Dirigido por Björn Runge, filme é impecável na sua proposta


Dirigido por Björn Runge, filme é impecável na sua proposta

Nos anos 50, Joan é uma jovem escritora que conhece e se apaixona pelo seu professor Joseph. Desmotivada com os relatos de que as mulheres têm seus livros ignorados pela crítica e com a demissão de Joseph por se envolver com uma aluna, Joan decide criar uma literatura que viria a ser assinada pelo seu marido. A obra, intitulada “The Walnut” se torna um best-seller e, já no começo do filme, Joseph recebe o comunicado de que receberá o Prêmio Nobel pela “sua” literatura.

Enquanto viaja para Estocolmo acompanhando o marido Joseph que receberá o Prêmio Nobel de Literatura, Joan se questiona sobre suas escolhas na vida. Foram quarenta anos se dedicando a apoiar o seu marido, sacrificando seu talento, sua vontade e suas ambições em prol do homem que ela ama. É verdade que ela se entristece pelo seu marido estar recebendo uma condecoração que deveria ser dela, e isso pode levar o expectador a identificar um ressentimento na protagonista, mas as coisas não são tão óbvias.

O ressentido é aquele que acredita que o mundo lhe deve algo. Joseph, mesmo usurpando as obras de Joan, não se sente nem um pouco incomodado com isso.
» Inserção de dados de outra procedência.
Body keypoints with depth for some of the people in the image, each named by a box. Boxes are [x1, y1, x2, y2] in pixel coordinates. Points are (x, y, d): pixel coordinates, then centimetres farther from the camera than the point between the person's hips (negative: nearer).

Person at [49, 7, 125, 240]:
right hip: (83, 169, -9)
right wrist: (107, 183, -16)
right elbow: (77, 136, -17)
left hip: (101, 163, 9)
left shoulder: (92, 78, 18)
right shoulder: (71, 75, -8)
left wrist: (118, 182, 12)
Muito pelo contrário, ele utiliza da obra para se gabar, usa a fama para trair a esposa e inclusive fala publicamente e frequentemente que ela “não escreve”. Isso tudo porque Joseph acredita que ele é quem deveria ter o talento que ela tem. Ele acha que ele é sim merecedor e, no fundo, Joseph sente raiva da esposa, por ela ser muito maior do que ele.
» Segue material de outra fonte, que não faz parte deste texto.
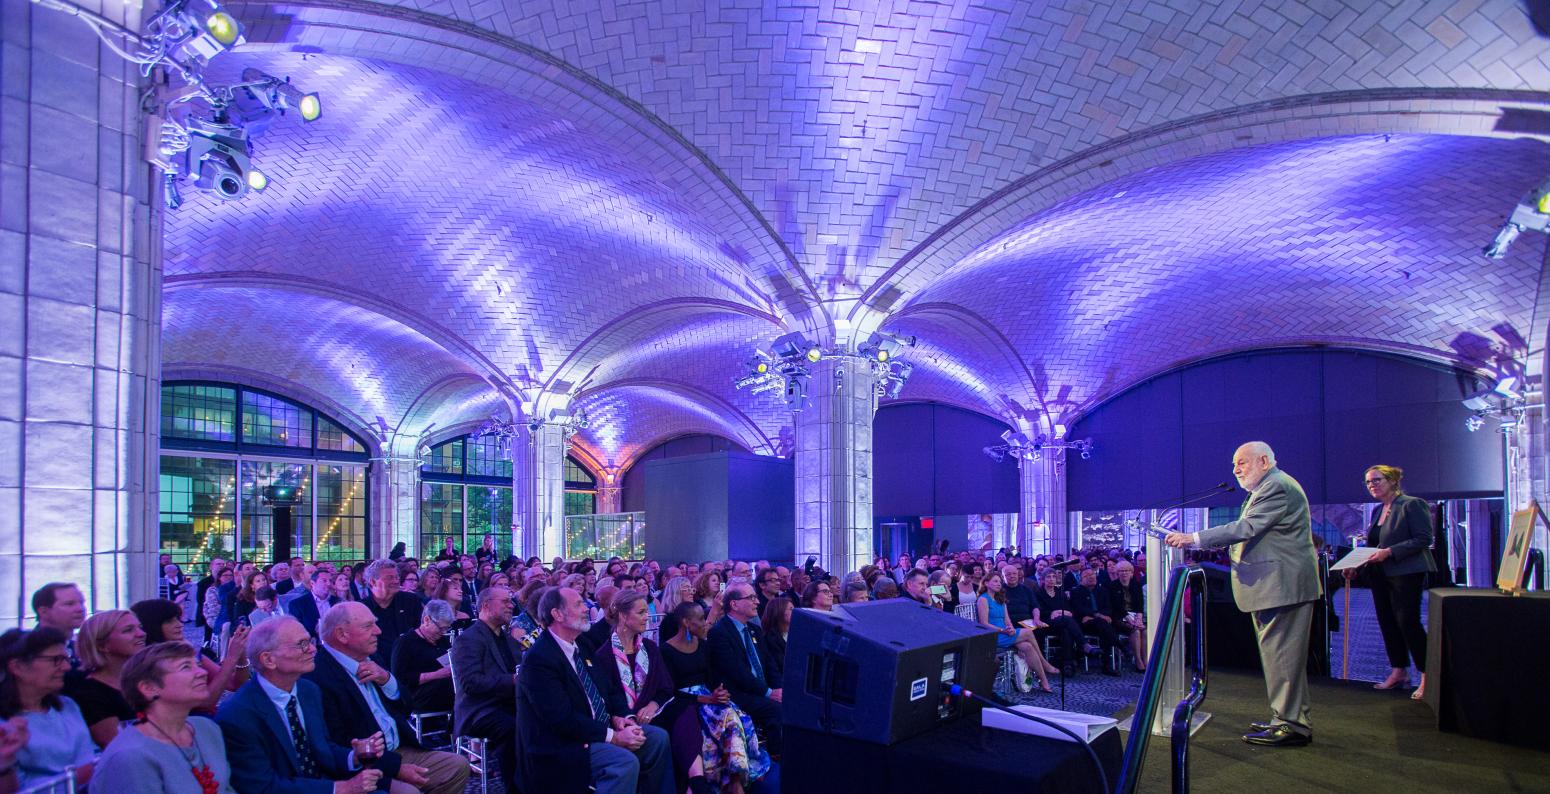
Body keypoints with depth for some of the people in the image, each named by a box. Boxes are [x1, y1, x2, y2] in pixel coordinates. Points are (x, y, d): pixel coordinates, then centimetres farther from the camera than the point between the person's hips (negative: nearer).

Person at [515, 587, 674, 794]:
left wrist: (621, 716, -6)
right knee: (625, 762, -28)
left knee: (658, 738, -1)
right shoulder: (539, 659, -18)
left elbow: (611, 689, 15)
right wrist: (613, 737, -21)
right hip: (562, 745, -9)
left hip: (599, 728, 9)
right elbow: (562, 719, -23)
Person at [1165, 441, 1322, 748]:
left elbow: (1247, 528, -24)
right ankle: (1289, 719, 23)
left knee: (1280, 654, -7)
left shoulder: (1277, 486, -15)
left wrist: (1194, 538, -24)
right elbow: (1254, 534, 21)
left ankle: (1291, 725, -1)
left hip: (1283, 584, -11)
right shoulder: (1271, 486, 20)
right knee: (1279, 654, 15)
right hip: (1276, 584, 11)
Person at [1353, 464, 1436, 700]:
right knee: (1387, 623, 10)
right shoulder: (1378, 511, 15)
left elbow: (1423, 539, -16)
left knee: (1408, 623, -9)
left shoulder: (1412, 504, -8)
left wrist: (1389, 552, -23)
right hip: (1380, 576, 8)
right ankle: (1399, 672, 20)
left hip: (1406, 574, -8)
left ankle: (1427, 676, 2)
Joseph tem a chance de consertar a história e salvar o seu casamento, dizendo a verdade no seu discurso de recebimento do Nobel. Mas ele não faz isso, e no máximo agradece à sua esposa dando a entender que ela foi uma mera dona de casa. Estamos diante de um covarde.

Durante a história, Joan é abordada algumas vezes pelo jornalista Nathaniel, que quer produzir uma biografia de Joseph, contando sua verdadeira história. Joan o repreende em todas as suas abordagens. Na última cena do filme, na conversa que têm com Nathaniel no avião, Joan mostra que tem, além de talento, mais coragem do que o seu marido.